During this time, Reginald had remained alone in Ireland, wrestling with his increasing doubts about the church which had defined his world for most of his life.
“You must be tired, Reginald. It’s been a long day full of emotions. An early night will make you feel much better and tomorrow you’ll have time to get familiar with your new home.” Peter spoke to him in an encouraging tone, since he realized Reginald looked a little lost.
“I’m so grateful to both of you for inviting me here; I would not have known what to do with myself. It’s difficult at my age to start all over again. I have no profession. I’ve always been a priest, but I was not very good at that either, it seems. If I had been a good priest I would not have left…”
“Oh stop it, Reginald. Dante, Gemma and Beatrice get suspicious when they see someone sad here,” William continued cuddling his geese, which actually had begun looking at Reginald as if they were worried.
William had always had the talent to cheer people up with his funny histrionic attitude, and soon Reginald’s sorrows seemed to wane.
“I’m incredibly happy to be here with you; everything looks so heavenly and beautiful and I missed both of you so badly. I’m very exhausted indeed. But tomorrow I’ll be glad to explore the charms of your home.”
“Hey, wait a minute, what are you saying? Peter, did you hear what this man dared to say? This is your home as well, not only ours, now, Reginald! For as long as you wish you’ll live with us. Did you really think we would have made you come all the way from Ireland for just a holiday? Nonsense!” William was nearly shouting and it made the geese nervous. The three big birds joined him shouting, flapping their big white wings.

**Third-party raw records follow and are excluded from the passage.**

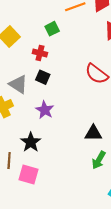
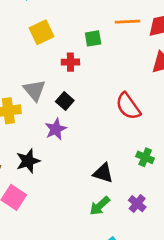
red cross: (40, 53) -> (70, 62), turned -32
black square: (43, 77) -> (65, 101), moved

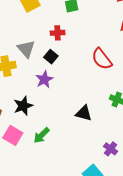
red cross: (70, 62) -> (58, 33), moved
purple cross: (137, 204) -> (111, 149), moved
green arrow: (100, 206) -> (41, 135), moved

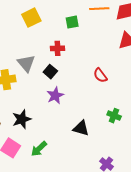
red semicircle: (102, 59) -> (100, 75), size x0.7
purple star: (44, 79) -> (55, 95), moved

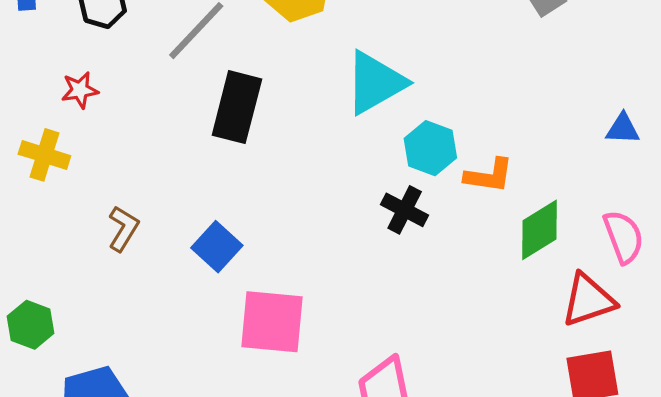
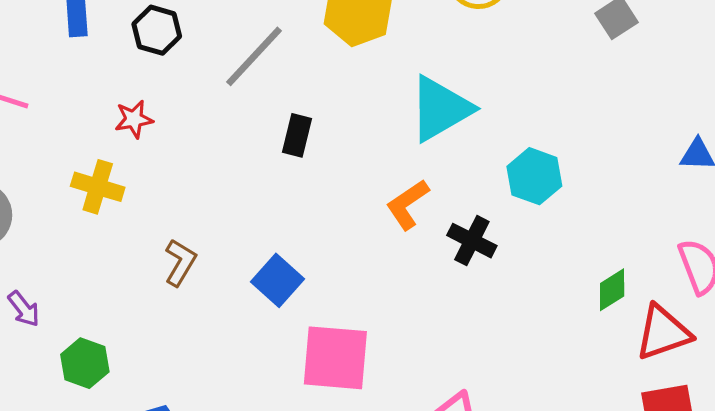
black rectangle: (237, 107) -> (297, 135), size x0.6
cyan hexagon: (430, 148) -> (534, 176), moved
orange L-shape: (489, 176) -> (408, 204), moved, turned 138
green diamond: (539, 230) -> (612, 290), moved, size x0.7

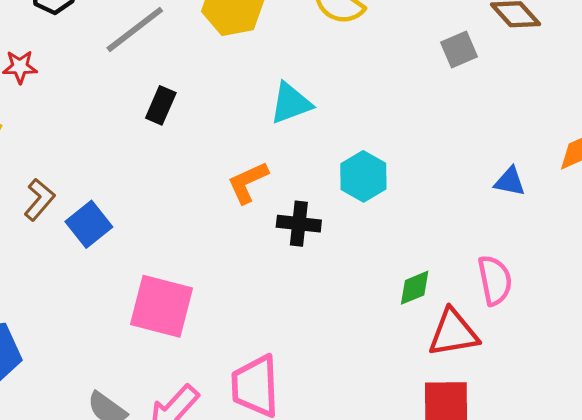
cyan triangle: (440, 109) -> (291, 103), size x0.7
black cross: (472, 241) -> (299, 224), turned -30
blue square: (277, 280) -> (89, 224), moved

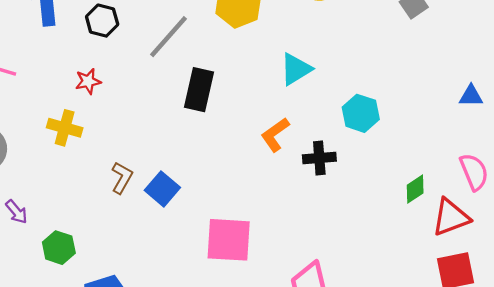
black rectangle: (161, 105) -> (199, 90), size x1.5

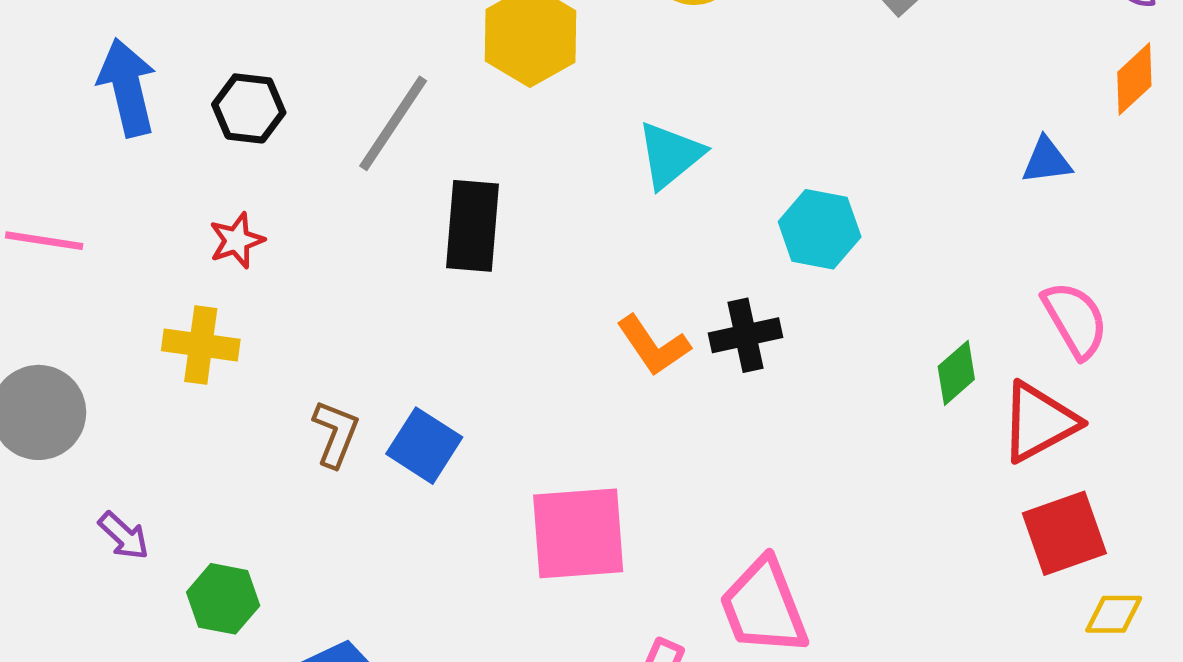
orange L-shape: (275, 135) -> (653, 345), moved, turned -81

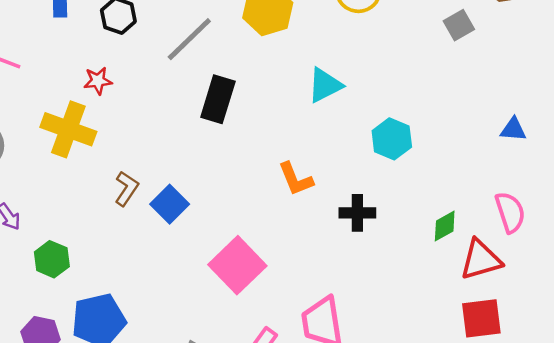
black cross: (746, 335) -> (357, 213), moved
yellow cross: (201, 345) -> (68, 129), size x1.4
pink square: (578, 533) -> (237, 265), turned 38

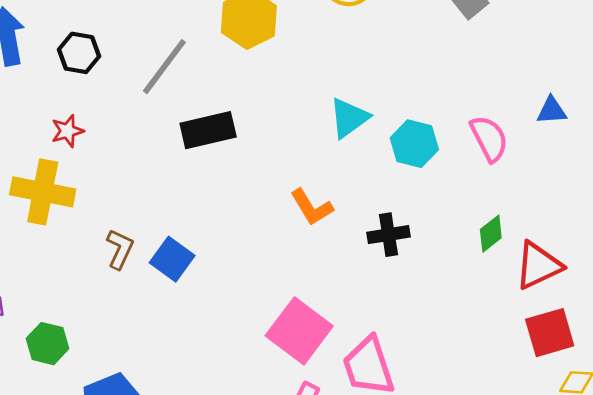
cyan triangle: (325, 85) -> (349, 118), moved
black rectangle: (218, 99) -> (208, 130), turned 69
pink semicircle: (510, 212) -> (489, 138), moved
pink square: (237, 265) -> (299, 331), moved

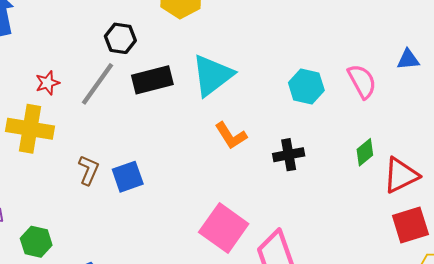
black hexagon: (79, 53) -> (120, 38), moved
gray line: (164, 67) -> (98, 84), moved
cyan triangle: (349, 118) -> (212, 75), moved, size x1.4
blue square: (172, 259) -> (128, 177), turned 36

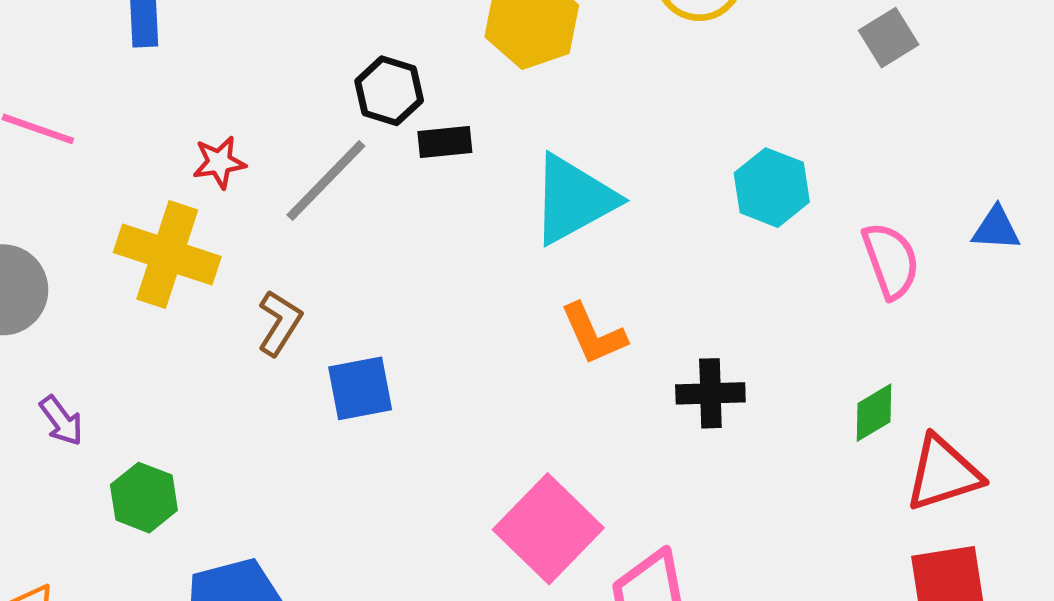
black rectangle: (152, 80) -> (445, 142), moved, size x0.6
cyan hexagon: (306, 86) -> (772, 188), moved
brown L-shape: (89, 170) -> (280, 323), moved

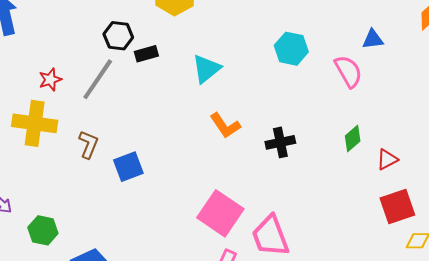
cyan triangle: (573, 199) -> (206, 69), size x0.7
blue triangle: (996, 229) -> (373, 39), moved
red triangle: (943, 473) -> (387, 159), size x0.6

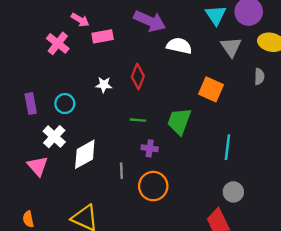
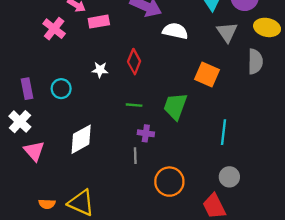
gray semicircle: (259, 76) -> (255, 62), size x1.5
white cross: (54, 137) -> (20, 122), moved
gray line: (121, 171) -> (135, 156), moved
orange circle: (153, 186) -> (169, 182), moved
orange semicircle: (28, 219) -> (47, 204), moved, turned -77

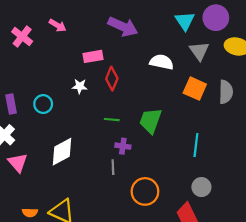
pink rectangle: (99, 22) -> (93, 56), moved
pink cross: (54, 29) -> (22, 37), moved
white semicircle: (175, 31) -> (162, 62), moved
gray semicircle: (255, 62) -> (226, 92), moved
orange square: (207, 75) -> (195, 89), moved

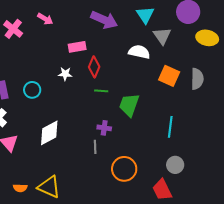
cyan triangle: (185, 21) -> (145, 15), moved
gray triangle: (199, 51) -> (162, 36), moved
green line: (112, 120) -> (101, 91), moved

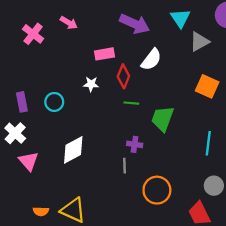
gray triangle: (162, 36) -> (199, 42), turned 36
white semicircle: (139, 52) -> (151, 60), moved, turned 115

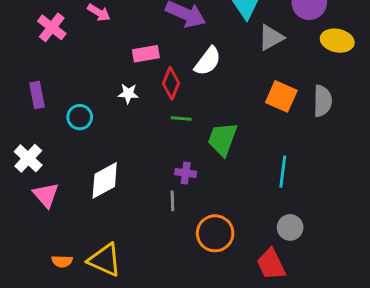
purple rectangle: (22, 102) -> (37, 95), moved

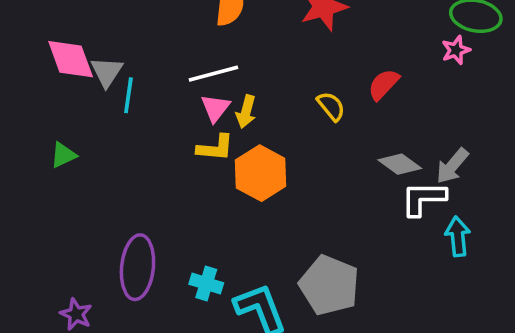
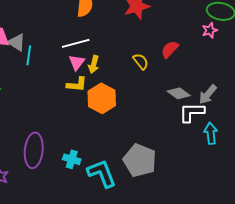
gray triangle: (107, 72) -> (17, 42), turned -30

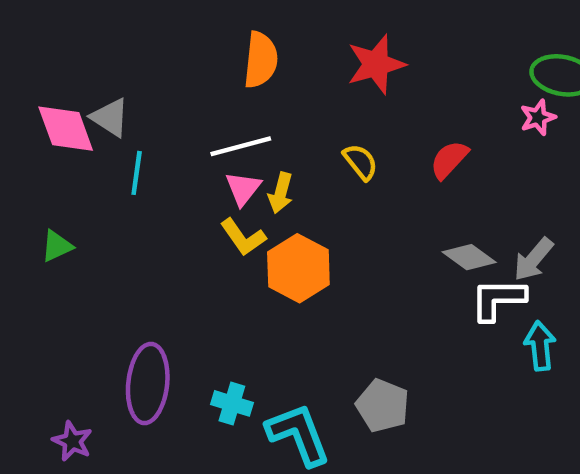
gray triangle: (17, 42) -> (110, 117), moved
yellow semicircle: (141, 61) -> (360, 162), moved
yellow L-shape: (77, 84) -> (243, 237), turned 50
gray pentagon: (140, 160) -> (383, 406), size x0.7

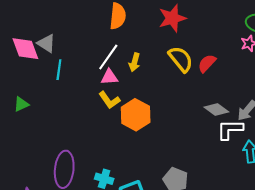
white line: (241, 146) -> (108, 57), turned -40
yellow semicircle: (360, 162) -> (181, 59), moved, size x1.5
pink triangle: (243, 188) -> (109, 77), turned 48
yellow arrow: (281, 193) -> (135, 62), moved

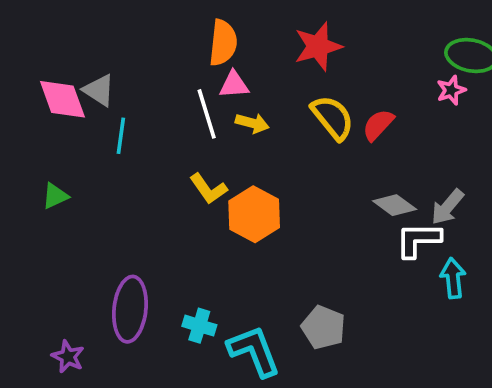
white line: (108, 57) -> (207, 114), turned -52
yellow arrow: (135, 62) -> (252, 123), turned -90
pink triangle: (109, 77) -> (234, 85), moved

“Hush, hush, Beatrice, Gemma, Dante, be quiet…Oh shut up before I decided to transform all of you into pâté de foie gras! Damn, you see what you have done Reginald? You offended them; they feel hurt you don’t want to live here with all of us!”
Reginald, moved to tears and infinitely grateful, looked at Peter, who had remained silent, nodding in assent.
“I…I cannot believe it, I’d only burden your life and…”
“But Reginald, it was obvious you would live with us now. We might be an anomalous one, but we three are a family.” Peter put a comforting arm around his friend’s shoulder.
“I have no words.” Reginald didn’t know where to put his glasses “I’m happy beyond anything I can imagine. But I’ll work. I want to contribute, as soon as I learn what to do. Just tell me what I’m supposed to do and I will.”
William had more or less managed to reassure his geese, who were now less aggressive, as if they had realized Reginald was not a menace, but a member of their community.
“The first thing you should do, Reginald, is try to learn Italian!”